- Reign: 1845
- Predecessor: Shir Ali Khan
- Successor: Muhammad Khudayar Khan
- Born: c. 1812 Kokand
- Died: 1845 Kokand
- Father: Alim Khan
- Religion: Sunni Islam

= Murad Beg Khan =

Murad Beg Khan (Note: Chagatai and ) was briefly the Khan of Kokand in 1845, after he killed Shir Ali Khan.

== Biography ==
Murad Beg was a son of Alim Khan, who had ruled the Khanate of Kokand between 1801 and 1810.

As a result of a conspiracy by the anti-Kipchak party, the Kokand Khan Shir Ali Khan was executed in 1845 and Murad Beg Khan, son of the famous Kokand khan Alim Khan, was declared the new ruler of the Kokand Khanate.
Murad Bey appealed to the Khan of Bukhara for help, and occupied Kokand without much resistance.
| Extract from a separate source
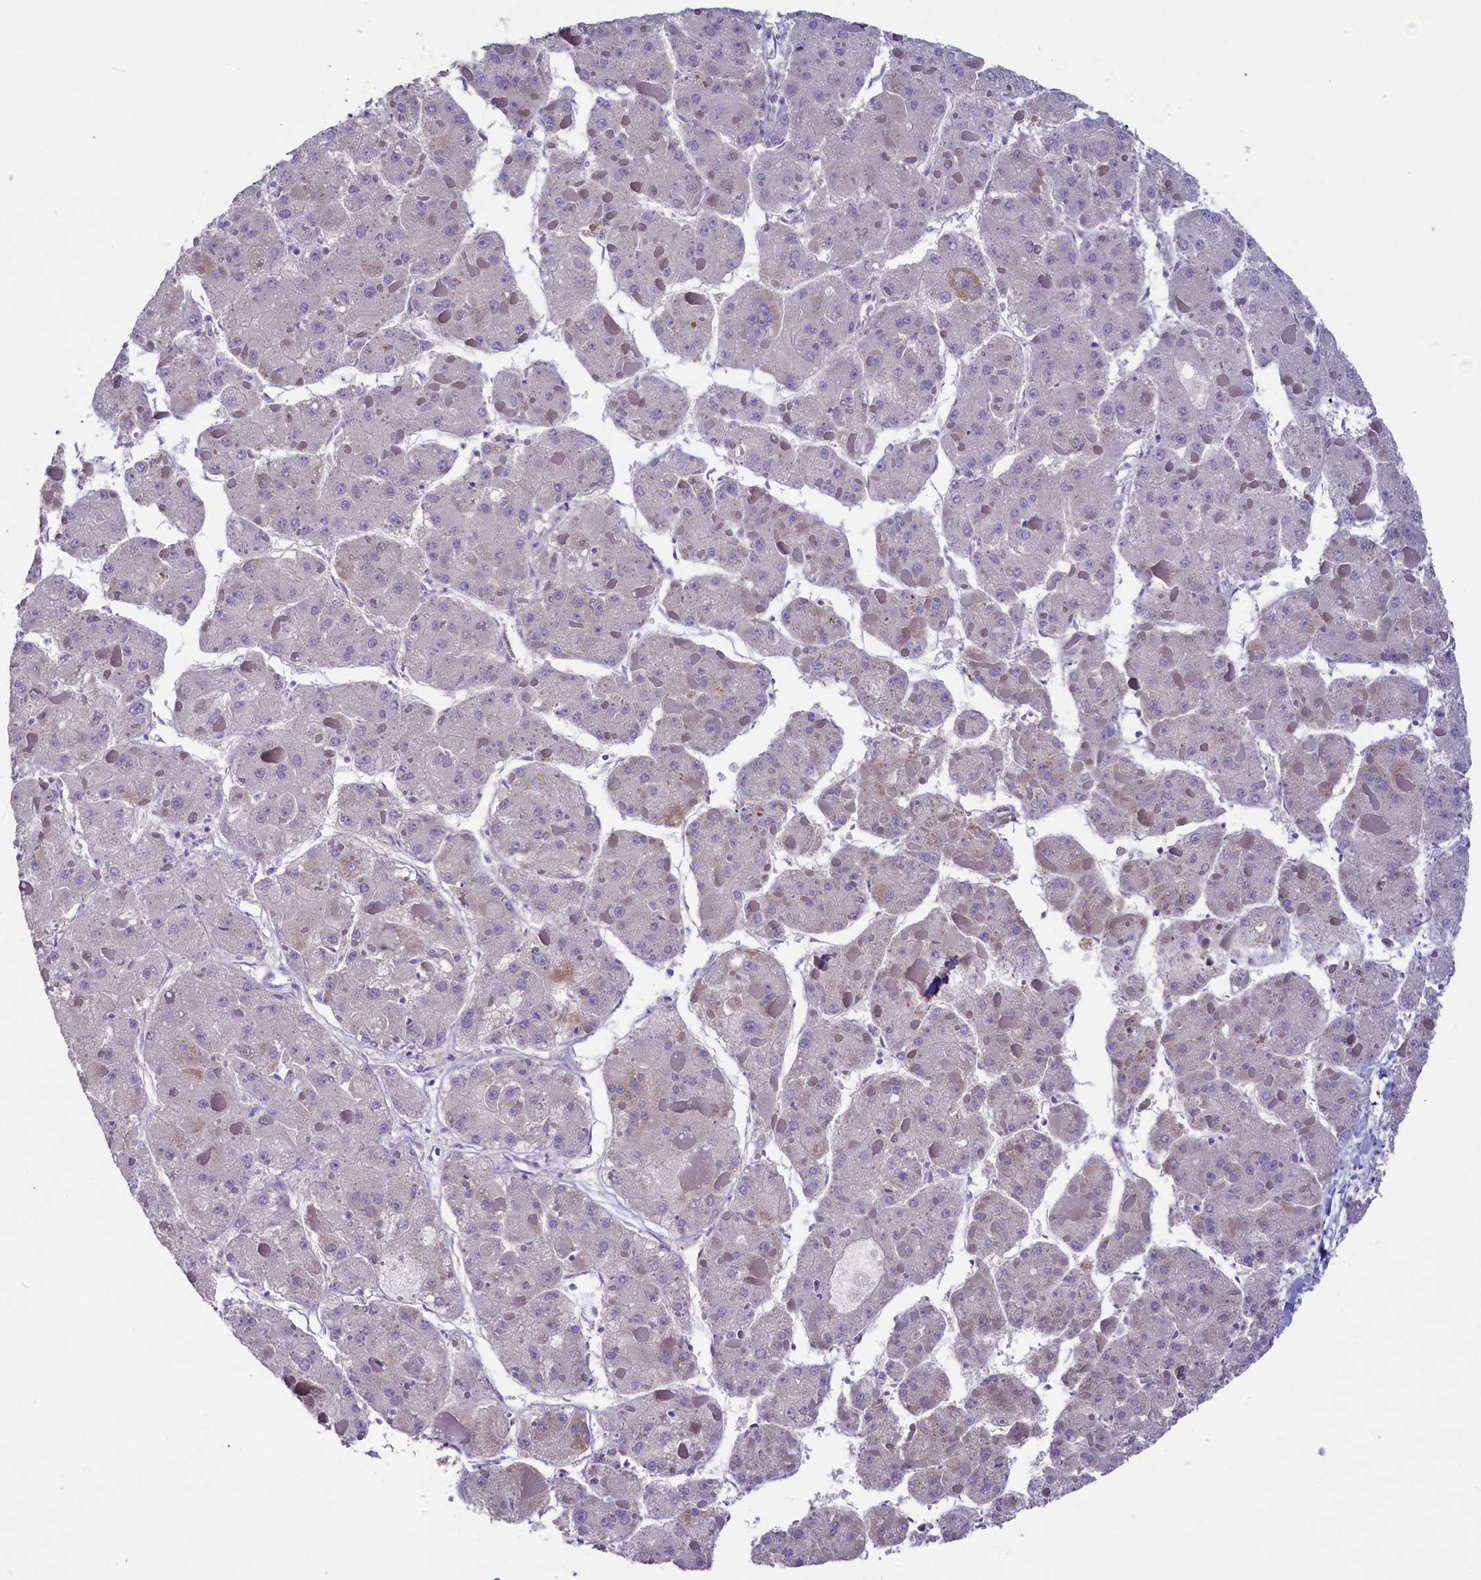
{"staining": {"intensity": "negative", "quantity": "none", "location": "none"}, "tissue": "liver cancer", "cell_type": "Tumor cells", "image_type": "cancer", "snomed": [{"axis": "morphology", "description": "Carcinoma, Hepatocellular, NOS"}, {"axis": "topography", "description": "Liver"}], "caption": "An IHC micrograph of liver cancer (hepatocellular carcinoma) is shown. There is no staining in tumor cells of liver cancer (hepatocellular carcinoma).", "gene": "CD99L2", "patient": {"sex": "female", "age": 73}}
The leader of the Kipchaks, mingbashi (general) Musulmonqul, who was absent with the army, collecting taxes from the Kyrgyz, reacted immediately.
Musulmonqul returned from the territory of the Kyrgyz with the army and recovered the city with the support of the citizens of Kokand, which were very hostile towards the Khan of Bukhara,

Having reigned for only 11 days, Murad Khan was killed by Musulmonqul. He then brought Muhammad Khudayar, the 14 year old son of Shir Ali Khan, from Namangan to Kokand, where he was declared Khan with Musulmonqul as regent, and was also married to Musulmonqul's daughter.